Sprinkle chicken evenly with salt and pepper. Saute, in 2 batches, in tbsp hot oil in a large skillet over medium-high heat 5 to 7 minutes or until lightly browned. Remove from skillet.
Add remaining 1 tbsp oil to skillet, and saute onion, pepper and garlic for 2 to 3 minutes or until tender. Stir in mushrooms, and cook 2 to 3 minutes or until liquid evaporates. Remove skillet from heat.
Stir together soup, wine, sour cream, and Italian seasoning in a medium bowl until well blended. Stir soup mixture into onion mixture in skillet; stir in rice. Gently stir in tomatoes and chicken just until combined. Spoon mixture into a lightly greased 13x9 inch baking dish. Bake at 350 for 25 to 30 minutes.
To make ahead: Line a 13x9 inch baking dish with heavy-duty foil, allowing several inches of foil to extend over sides.

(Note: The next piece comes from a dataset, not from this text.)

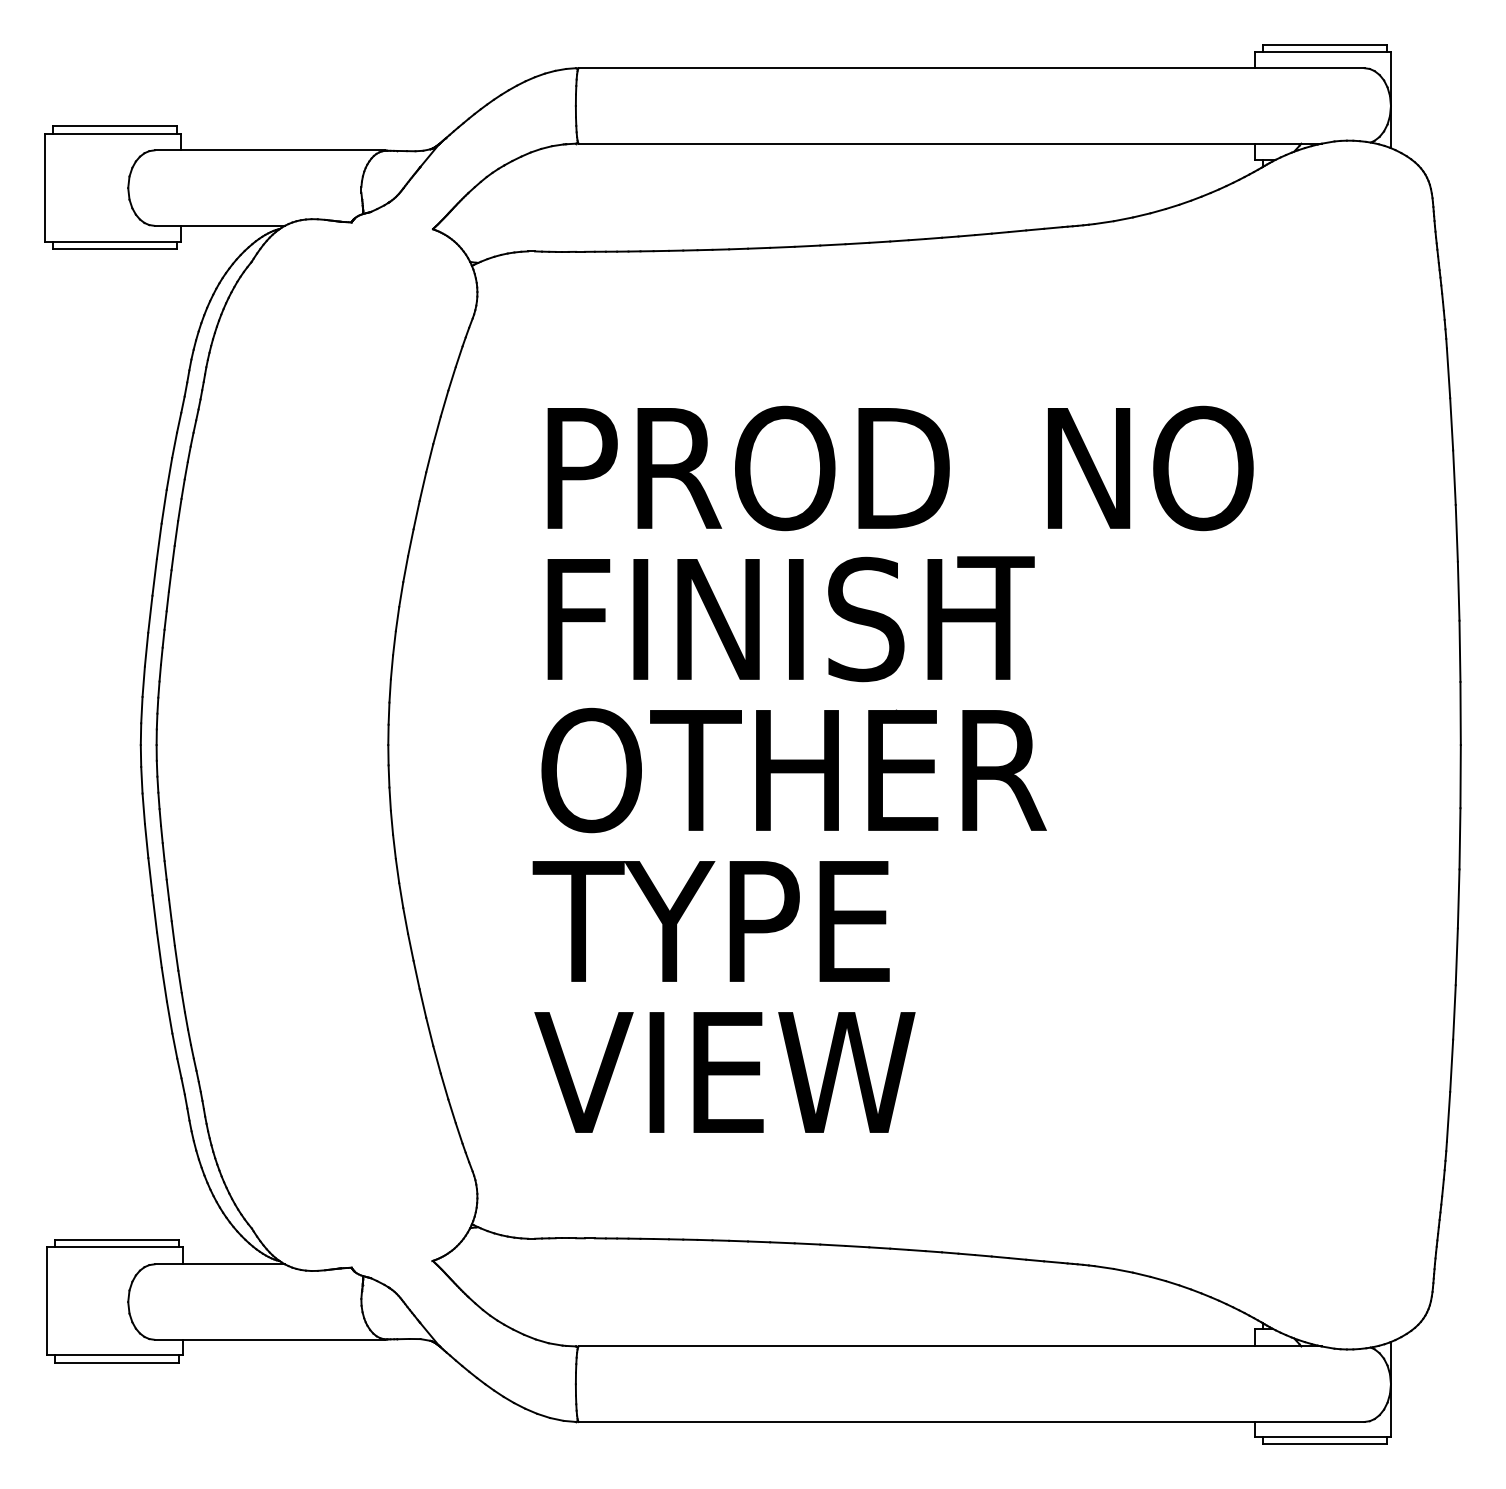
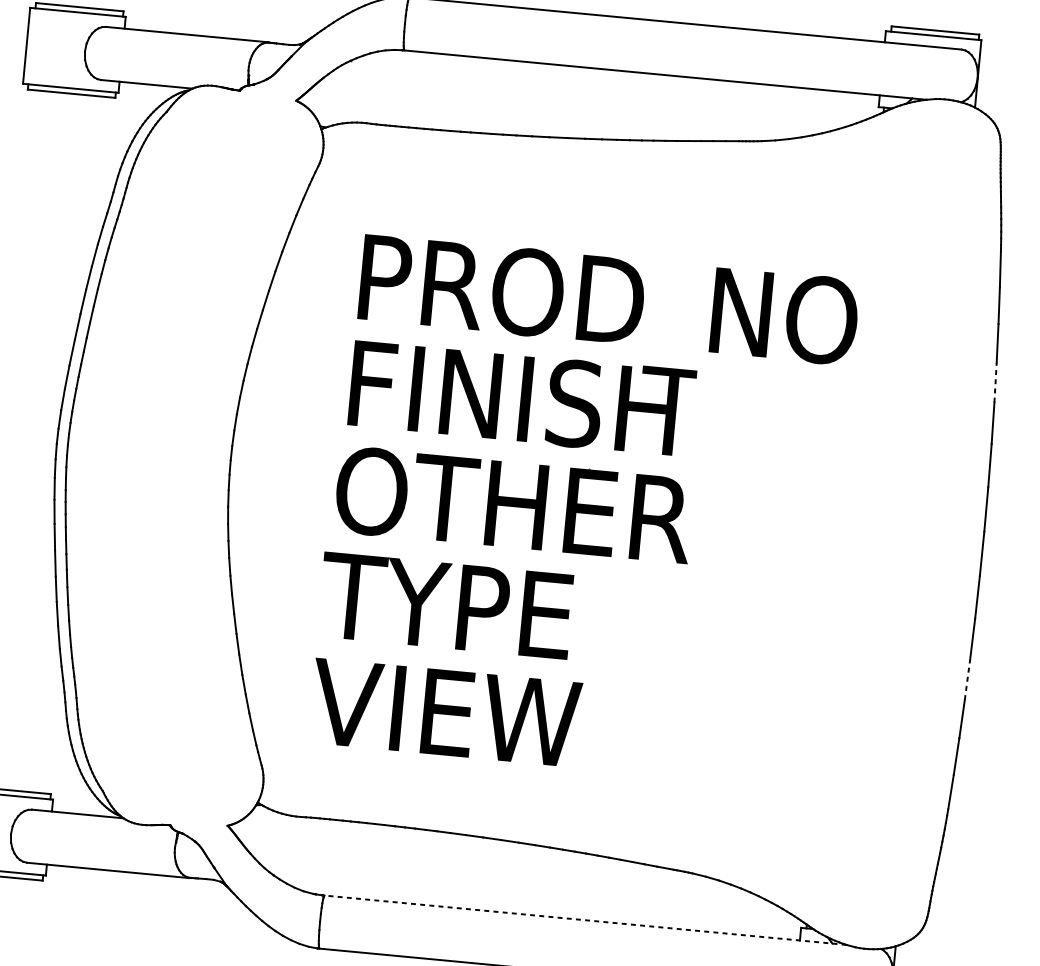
line: (1456, 532) -> (995, 381), solid -> dashed
line: (1456, 956) -> (967, 679), solid -> dashed
line: (950, 1346) -> (585, 920), solid -> dashed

Prepare recipe as directed through Step 4; spoon mixture into dish but do not bake. Freeze 2 hours or until firm. Lift casserole from dish using foil sides; fold foil over casserole. Wrap in additional foil, or place in a large zip-top plastic freezer bag. Freeze up to 3 months. Remove casserole from foil or freezer bag. Place in a lightly greased 13- x 9-inch baking dish. Thaw in refrigerator 24 hours. Bake at 350 for 1 hour to 1 hour and 10 minutes or until bubbly.